La TV del cambiamento

26 dic

Basta con la classifica dei dieci programmi migliori dell’anno.
Anche perche’ chissenefrega quando la quantità delle opzioni è diventata tale da superare l’umana possibilità di vedere tutto. Si rischia di dire di quella che non ha visto nessuno perché nascosta nelle pieghe di un’offerta che ci vorrebbe tossici di Netflix e degli streamers che nascono continuamente, a parte tutto il resto che va in onda in tempo reale.

C’erano una volta i centri commerciali, prima di Amazon. Ora molti chiudono in America. L’offerta si è spostata. So che in Italia si continuano a costruire ma anche la tv generalista funziona bene in Italia. Questione di tempo.
Io accendo la televisione per lo sport. Ci sono giorni in cui lo schermo dell’elettrodomestico rimane nero con la lucetta rossa, a lutto. Il telecomando non si sa dove.
Eppure non ho mai visto tanta televisione come in questo 2018. In America e in Italia, che poi è quasi lo stesso per quello che consumo io. ESPN o Sky, la differenza, con le declinazioni delle storie degli atleti. Sto vedendo su ESPN plus quella di LeBron.

Mi limito a citare due serie. Atlanta (seconda stagione) e The Marvelous Mrs. Maisen (seconda stagione). La prima in onda su FX. La seconda di Amazon.
Poi altre come Narcos:Mexico e Succession vanno giu’ come uno spritz ma non si tratta di capolavori.
Manca una serie della tv generalista ma ce ne sono tante antiche che lottano insieme a noi. Ad esempio le dieci stagioni di Friends (in onda sulla NBC dal 1994 al 2004) saranno ancora su Netflix nel 2019 per l’incredibile cifra di 100 milioni. Poi potrebbero tornare a casa, alla Warner-Media di AT&T (HBO, Cnn, Cartoon Network, ecc.) che dovrebbe lanciare il suo streaming.
Nei nuovi magazzini seriali non si butta niente. Anzi. Non c’è ansia di cambiamenti. Che non mancano. Quest’anno Maniac e Homecoming sono state serie innovative. Ma la televisione sta cementando e valorizzando il suo passato in un mix che mette insieme cibo per tutte le eta’. Anche per chi è senza denti. Piccoli e premorienti. E per chi si è perso un decennio. È una tv dell’eterno presente che la visione su misura ha spalmato sulle nostre notti insonni.

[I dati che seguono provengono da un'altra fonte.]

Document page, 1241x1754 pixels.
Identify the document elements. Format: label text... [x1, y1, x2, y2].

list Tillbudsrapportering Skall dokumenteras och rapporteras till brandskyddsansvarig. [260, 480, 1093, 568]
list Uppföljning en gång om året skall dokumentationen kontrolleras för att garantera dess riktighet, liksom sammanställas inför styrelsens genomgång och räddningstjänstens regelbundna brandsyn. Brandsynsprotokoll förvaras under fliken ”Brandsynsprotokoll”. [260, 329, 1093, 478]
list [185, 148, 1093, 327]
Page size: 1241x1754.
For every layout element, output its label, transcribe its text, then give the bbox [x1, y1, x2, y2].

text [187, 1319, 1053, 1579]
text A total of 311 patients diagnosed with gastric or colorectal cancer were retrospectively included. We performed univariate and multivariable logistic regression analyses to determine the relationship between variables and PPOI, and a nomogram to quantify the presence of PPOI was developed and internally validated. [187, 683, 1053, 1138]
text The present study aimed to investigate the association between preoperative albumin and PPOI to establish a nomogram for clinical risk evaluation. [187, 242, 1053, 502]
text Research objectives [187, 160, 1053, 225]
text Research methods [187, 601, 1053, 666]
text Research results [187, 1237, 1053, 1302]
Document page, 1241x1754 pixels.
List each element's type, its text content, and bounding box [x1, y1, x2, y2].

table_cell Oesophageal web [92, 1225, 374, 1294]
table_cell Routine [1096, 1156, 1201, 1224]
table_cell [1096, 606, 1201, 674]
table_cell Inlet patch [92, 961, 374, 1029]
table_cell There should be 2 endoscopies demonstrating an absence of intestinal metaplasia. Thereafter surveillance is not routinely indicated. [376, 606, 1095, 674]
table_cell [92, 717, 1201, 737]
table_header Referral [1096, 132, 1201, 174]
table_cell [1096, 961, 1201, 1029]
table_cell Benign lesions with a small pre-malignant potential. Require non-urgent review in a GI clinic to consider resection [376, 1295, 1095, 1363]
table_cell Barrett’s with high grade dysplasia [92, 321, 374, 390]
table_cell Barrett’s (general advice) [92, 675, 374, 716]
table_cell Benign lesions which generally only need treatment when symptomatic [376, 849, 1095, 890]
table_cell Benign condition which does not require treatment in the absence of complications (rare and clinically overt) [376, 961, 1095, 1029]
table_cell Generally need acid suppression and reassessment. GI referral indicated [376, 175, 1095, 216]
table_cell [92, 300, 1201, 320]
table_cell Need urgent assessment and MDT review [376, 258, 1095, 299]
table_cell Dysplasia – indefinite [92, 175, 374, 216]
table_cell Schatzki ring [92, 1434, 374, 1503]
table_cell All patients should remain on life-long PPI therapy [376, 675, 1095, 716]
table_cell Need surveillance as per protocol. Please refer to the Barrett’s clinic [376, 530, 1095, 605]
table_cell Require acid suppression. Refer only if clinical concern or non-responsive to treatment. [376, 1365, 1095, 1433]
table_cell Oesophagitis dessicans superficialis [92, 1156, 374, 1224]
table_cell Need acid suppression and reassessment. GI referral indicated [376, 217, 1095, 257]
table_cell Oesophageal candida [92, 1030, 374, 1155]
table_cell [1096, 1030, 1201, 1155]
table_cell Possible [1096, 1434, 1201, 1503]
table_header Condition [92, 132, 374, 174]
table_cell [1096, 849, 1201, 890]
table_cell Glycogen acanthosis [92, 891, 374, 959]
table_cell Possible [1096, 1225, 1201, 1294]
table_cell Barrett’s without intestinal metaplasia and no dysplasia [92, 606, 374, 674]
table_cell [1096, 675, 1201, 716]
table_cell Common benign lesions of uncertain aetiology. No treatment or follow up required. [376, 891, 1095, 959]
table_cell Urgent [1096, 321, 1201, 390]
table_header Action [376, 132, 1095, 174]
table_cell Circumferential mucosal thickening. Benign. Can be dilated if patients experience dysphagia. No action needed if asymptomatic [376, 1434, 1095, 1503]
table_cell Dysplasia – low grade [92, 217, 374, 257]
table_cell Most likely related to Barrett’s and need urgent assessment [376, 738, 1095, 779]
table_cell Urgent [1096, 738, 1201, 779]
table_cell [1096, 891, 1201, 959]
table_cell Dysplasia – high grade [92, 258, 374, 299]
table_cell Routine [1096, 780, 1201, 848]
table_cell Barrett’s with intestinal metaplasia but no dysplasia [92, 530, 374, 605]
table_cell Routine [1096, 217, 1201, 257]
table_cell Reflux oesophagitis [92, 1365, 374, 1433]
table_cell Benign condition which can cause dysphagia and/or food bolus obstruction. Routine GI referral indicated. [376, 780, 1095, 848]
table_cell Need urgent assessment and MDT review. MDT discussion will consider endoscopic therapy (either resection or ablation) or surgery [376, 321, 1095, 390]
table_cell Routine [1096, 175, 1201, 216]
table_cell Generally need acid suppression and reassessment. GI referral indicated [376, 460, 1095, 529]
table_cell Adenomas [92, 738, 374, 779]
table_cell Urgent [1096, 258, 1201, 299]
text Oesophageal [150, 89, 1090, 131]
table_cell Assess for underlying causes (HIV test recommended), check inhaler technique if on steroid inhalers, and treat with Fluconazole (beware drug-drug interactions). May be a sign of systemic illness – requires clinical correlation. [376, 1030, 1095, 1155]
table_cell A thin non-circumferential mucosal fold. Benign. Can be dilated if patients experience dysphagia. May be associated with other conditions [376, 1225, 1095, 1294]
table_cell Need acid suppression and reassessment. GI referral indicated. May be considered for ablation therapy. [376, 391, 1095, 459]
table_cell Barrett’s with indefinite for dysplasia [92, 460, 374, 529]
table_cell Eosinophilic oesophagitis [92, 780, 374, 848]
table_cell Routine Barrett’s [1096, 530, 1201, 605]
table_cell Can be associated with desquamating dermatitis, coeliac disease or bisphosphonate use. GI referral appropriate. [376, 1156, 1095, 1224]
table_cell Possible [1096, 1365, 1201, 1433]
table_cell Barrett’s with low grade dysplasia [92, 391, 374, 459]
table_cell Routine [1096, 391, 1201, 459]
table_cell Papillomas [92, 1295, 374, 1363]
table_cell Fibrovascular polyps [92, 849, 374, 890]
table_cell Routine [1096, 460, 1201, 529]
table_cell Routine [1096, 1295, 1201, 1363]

La televisione è sempre la stessa. In Italia vincerebbe Arbore per altri 80 anni mentre Netflix inciampa sul cinepanettone italiano per farsi local e generalista.
In realta’ c’è una tv del cambiamento ma ne parlano in pochi e se non hanno figli in casa non sanno nemmeno che esiste. Si chiama Fortnite, ha i nomi dell’industria dei videogames. Gli schermi neri servono a giocare.
Se vi siete addormentati su un talk show non c’è da preoccuparsi. È l’eta. Del cambiamento.